Ravin vs its sibling, CenterPoint

Because Ravin and CenterPointshare a parent in Velocity Outdoor, buyers often cross-shop them — and they should, because the two brands answer different questions. Ravin is the premium line: compact, coaxial-cam accuracy at a flagship price, from about $1,599 to $2,949. CenterPoint is the value line, delivering near-flagship speed at roughly a fifth of the cost, in a larger, heavier package.

If your priority is a small, light, tack-driving crossbow and the budget allows, Ravin is hard to beat. If you want the most speed per dollar and can live with a full-size bow, a CenterPoint is the smarter buy — our best crossbows under $500 covers those value picks. Either way, buy the bow that fits your hunt, not the badge.

Check current Ravin crossbow prices

Frequently asked questions

Is Ravin owned by the same company as CenterPoint?

Yes. Ravin Crossbows and CenterPoint Archery are both Velocity Outdoor brands (Velocity also owns Crosman and Benjamin Airguns). Ravin is the premium, compact, high-accuracy line; CenterPoint is the affordable, value-focused line. Both are ultimately under Compass Diversified Holdings.

Which Ravin crossbow is the fastest?

The Ravin R500 and R500E, both rated at 500 FPS with 222 ft-lbs of kinetic energy. They were the first crossbows to reach 500 FPS and sit at the top of the lineup for long-range, flat-trajectory hunting.

Which Ravin is best for a tight ground blind or backcountry hunt?
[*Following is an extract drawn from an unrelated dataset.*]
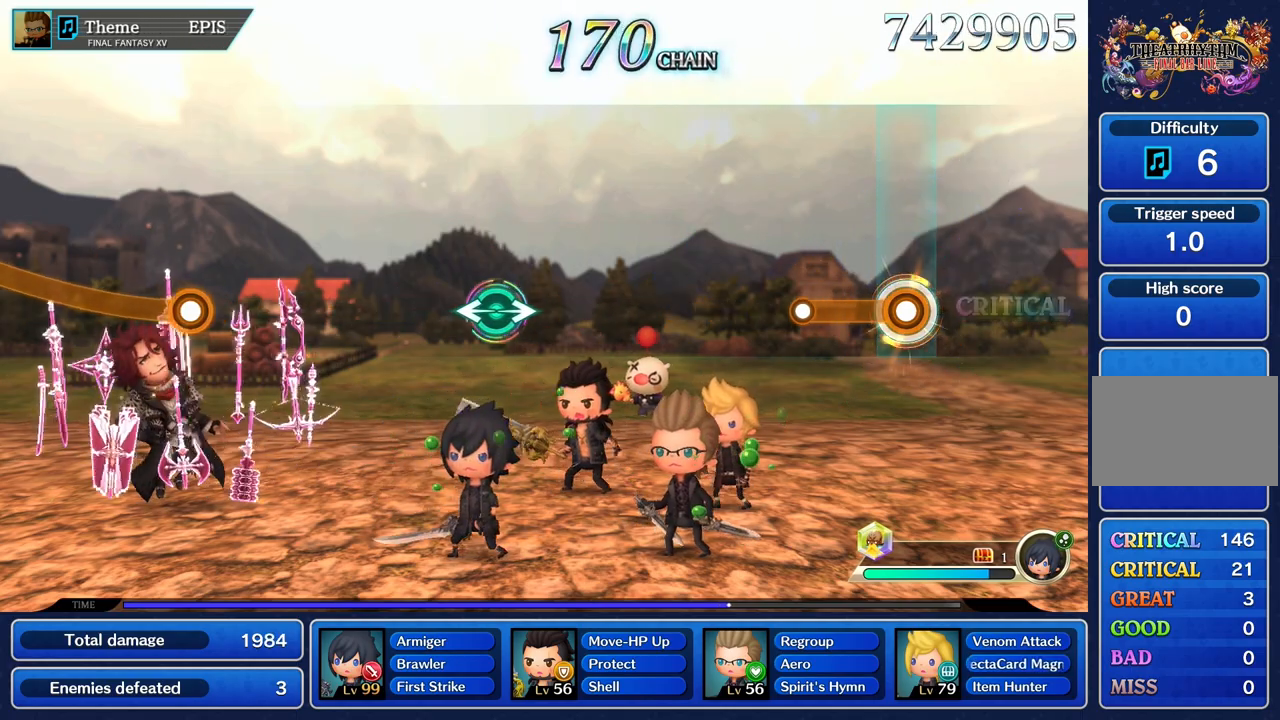
{"buttons": [], "left_stick": "center", "right_stick": "center", "events": [[317, "R1", "up"]]}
The Ravin R18. At just 6 pounds and 4.75 inches wide (cocked or un-cocked), it is the smallest, lightest crossbow Ravin builds, which makes it the easiest to carry on a long hike-in and to maneuver inside a cramped blind.

Why are Ravin crossbows so expensive?

You are paying for Ravin's HeliCoil and VertiCoil cam engineering, which delivers a crossbow that is both narrow and highly accurate, plus the Frictionless Flight System and integrated silent cocking on the upper models. Current MSRPs run from about $1,599 for the R10X to $2,949.99 for the R500E.